Selon une intellectuelle d'alors, Louis Pergaud avait écrit son livre avec un manche de pioche plutôt qu'une plume. On comprend que le style très libre de ce jeune écrivain ait désarçonné le public d'avant-guerre, l'instituteur campagnard ayant su exploiter ses lettres pour les mettre au service de son histoire, non pour gagner la faveur des salons. La préface du livre, à lire de préférence en premier - une fois n'est pas coutume - est édifiante, à la fois dans le fond et dans la forme. La voici dans son intégralité, pour ceux que cela intéresse :

"Tel qui s’esjouit à lire Rabelais, ce grand et vrai génie français, accueillera, je crois, avec plaisir, ce livre qui, malgré son titre, ne s’adresse ni aux petits enfants, ni aux jeunes pucelles. Foin des pudeurs (toutes verbales) d’un temps châtré qui, sous leur hypocrite manteau, ne fleurent trop souvent que la névrose et le poison ! Et foin aussi des purs latins : je suis un Celte.

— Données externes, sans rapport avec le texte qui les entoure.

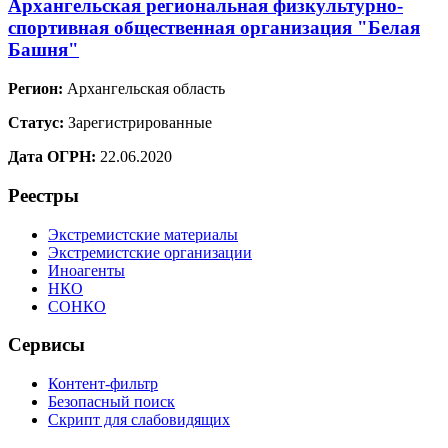
Архангельская региональная физкультурно-
спортивная общественная организация "Белая
Башня"
Регион:
Архангельская область
Статус:
Зарегистрированные
Дата ОГРН:
22.06.2020
Реестры
Экстремистские материалы
Экстремистские организации
Иноагенты
НКО
СОНКО
Сервисы
Контент-фильтр
Безопасный поиск
Скрипт для слабовидящих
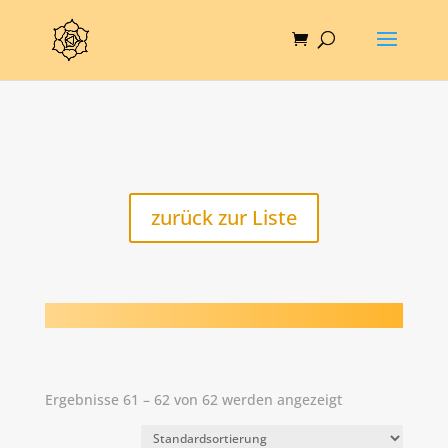
zurück zur Liste
Ergebnisse 61 – 62 von 62 werden angezeigt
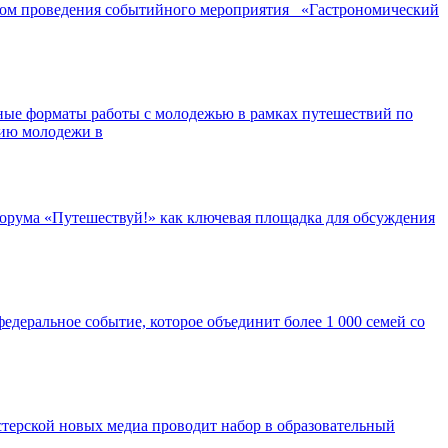
ором проведения событийного мероприятия «Гастрономический
ные форматы работы с молодежью в рамках путешествий по
нию молодежи в
орума «Путешествуй!» как ключевая площадка для обсуждения
едеральное событие, которое объединит более 1 000 семей со
ерской новых медиа проводит набор в образовательный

C’est pourquoi j’ai voulu faire un livre sain, qui fût à la fois gaulois, épique et rabelaisien, un livre où coulât la sève, la vie, l’enthousiasme, et ce rire, ce grand rire joyeux qui devait secouer les tripes de nos pères : beuveurs très illustres ou goutteux très précieux.
Aussi n’ai-je point craint l’expression crue, à condition qu’elle fût savoureuse, ni le geste leste, pourvu qu’il fût épique. J’ai voulu restituer un instant de ma vie d’enfant, de notre vie enthousiaste et brutale de vigoureux sauvageons dans ce qu’elle eut de franc et d’héroïque, c’est-à-dire libérée des hypocrisies de la famille et de l’école. On conçoit qu’il eût été impossible, pour un tel sujet, de s’en tenir au seul vocabulaire de Racine.

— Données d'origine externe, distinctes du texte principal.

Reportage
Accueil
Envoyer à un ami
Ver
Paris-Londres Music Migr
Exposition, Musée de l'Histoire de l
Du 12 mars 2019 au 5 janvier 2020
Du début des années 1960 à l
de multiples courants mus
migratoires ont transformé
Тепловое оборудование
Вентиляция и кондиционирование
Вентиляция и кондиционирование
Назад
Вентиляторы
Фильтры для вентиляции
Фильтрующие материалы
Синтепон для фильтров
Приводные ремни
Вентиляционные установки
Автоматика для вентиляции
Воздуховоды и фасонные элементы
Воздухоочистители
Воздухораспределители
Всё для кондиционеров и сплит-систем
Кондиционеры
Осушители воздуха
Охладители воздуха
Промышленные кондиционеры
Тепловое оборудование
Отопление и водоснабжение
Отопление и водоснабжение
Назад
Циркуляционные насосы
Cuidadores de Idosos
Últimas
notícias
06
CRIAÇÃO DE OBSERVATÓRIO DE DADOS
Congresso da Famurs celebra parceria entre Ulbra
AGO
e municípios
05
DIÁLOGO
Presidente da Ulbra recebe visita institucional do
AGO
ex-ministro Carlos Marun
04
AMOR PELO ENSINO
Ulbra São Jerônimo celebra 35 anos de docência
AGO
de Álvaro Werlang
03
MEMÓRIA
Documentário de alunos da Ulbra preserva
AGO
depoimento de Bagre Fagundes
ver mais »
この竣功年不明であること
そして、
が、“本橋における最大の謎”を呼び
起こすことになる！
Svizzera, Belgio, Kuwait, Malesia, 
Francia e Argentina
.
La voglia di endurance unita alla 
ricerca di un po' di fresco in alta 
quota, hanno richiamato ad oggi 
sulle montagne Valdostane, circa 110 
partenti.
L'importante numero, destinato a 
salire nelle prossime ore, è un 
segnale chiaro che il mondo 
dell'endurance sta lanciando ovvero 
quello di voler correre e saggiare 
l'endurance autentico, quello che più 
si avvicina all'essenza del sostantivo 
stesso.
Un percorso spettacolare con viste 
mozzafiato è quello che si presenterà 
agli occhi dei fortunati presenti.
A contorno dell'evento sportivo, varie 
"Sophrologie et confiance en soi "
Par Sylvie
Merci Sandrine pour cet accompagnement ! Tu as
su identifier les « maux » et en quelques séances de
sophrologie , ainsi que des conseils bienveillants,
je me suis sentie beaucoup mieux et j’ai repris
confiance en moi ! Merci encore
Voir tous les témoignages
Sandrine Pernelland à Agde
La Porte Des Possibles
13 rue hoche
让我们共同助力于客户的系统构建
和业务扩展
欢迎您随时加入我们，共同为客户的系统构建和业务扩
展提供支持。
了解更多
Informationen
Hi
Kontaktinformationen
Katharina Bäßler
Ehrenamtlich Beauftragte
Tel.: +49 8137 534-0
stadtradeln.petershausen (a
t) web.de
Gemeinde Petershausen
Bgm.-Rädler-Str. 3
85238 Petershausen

Le souci de la sincérité serait mon prétexte, si je voulais me faire pardonner les mots hardis et les expressions violemment colorées de mes héros. Mais personne n’est obligé de me lire. Et après cette préface et l’épigraphe de Rabelais adornant la couverture, je ne reconnais à nul caïman, laïque ou religieux, en mal de morales plus ou moins dégoûtantes, le droit de se plaindre.

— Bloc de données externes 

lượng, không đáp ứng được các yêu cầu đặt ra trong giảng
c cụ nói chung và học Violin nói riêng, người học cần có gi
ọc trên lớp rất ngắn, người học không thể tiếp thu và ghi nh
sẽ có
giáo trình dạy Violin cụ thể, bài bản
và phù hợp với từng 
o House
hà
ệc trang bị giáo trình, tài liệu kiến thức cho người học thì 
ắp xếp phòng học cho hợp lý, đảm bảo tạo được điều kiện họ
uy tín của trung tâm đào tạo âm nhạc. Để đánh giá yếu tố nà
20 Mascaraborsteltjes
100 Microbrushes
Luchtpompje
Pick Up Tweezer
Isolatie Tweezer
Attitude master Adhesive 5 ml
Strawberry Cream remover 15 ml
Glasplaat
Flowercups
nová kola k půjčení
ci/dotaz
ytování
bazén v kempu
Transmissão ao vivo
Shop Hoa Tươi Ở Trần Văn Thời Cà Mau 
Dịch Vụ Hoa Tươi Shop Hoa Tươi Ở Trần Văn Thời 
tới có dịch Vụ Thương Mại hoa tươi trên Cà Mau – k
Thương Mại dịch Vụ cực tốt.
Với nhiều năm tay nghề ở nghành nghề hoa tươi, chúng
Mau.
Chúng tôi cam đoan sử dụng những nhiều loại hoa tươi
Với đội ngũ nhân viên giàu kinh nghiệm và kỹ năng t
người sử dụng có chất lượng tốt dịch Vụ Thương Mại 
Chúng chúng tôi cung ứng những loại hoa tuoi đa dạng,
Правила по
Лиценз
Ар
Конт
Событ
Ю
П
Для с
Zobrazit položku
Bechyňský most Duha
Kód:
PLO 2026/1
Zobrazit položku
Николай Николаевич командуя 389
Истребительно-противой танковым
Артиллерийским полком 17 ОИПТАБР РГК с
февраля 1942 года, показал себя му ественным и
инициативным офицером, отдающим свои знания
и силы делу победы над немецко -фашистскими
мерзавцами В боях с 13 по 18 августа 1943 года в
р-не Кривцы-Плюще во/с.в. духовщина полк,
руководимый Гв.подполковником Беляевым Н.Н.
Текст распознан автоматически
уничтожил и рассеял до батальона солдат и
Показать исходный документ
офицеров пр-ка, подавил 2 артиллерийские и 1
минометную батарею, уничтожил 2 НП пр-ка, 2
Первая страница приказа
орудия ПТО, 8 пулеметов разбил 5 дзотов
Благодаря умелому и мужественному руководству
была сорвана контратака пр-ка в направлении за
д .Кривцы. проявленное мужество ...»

Au demeurant, et c’est ma meilleure excuse, j’ai conçu ce livre dans la joie, je l’ai écrit avec volupté, il a amusé quelques amis et fait rire mon éditeur : j’ai le droit d’espérer qu’il plaira aux « hommes de bonne volonté » selon l’évangile de Jésus et pour ce qui est du reste, comme dit Lebrac, un de mes héros, je m’en fous."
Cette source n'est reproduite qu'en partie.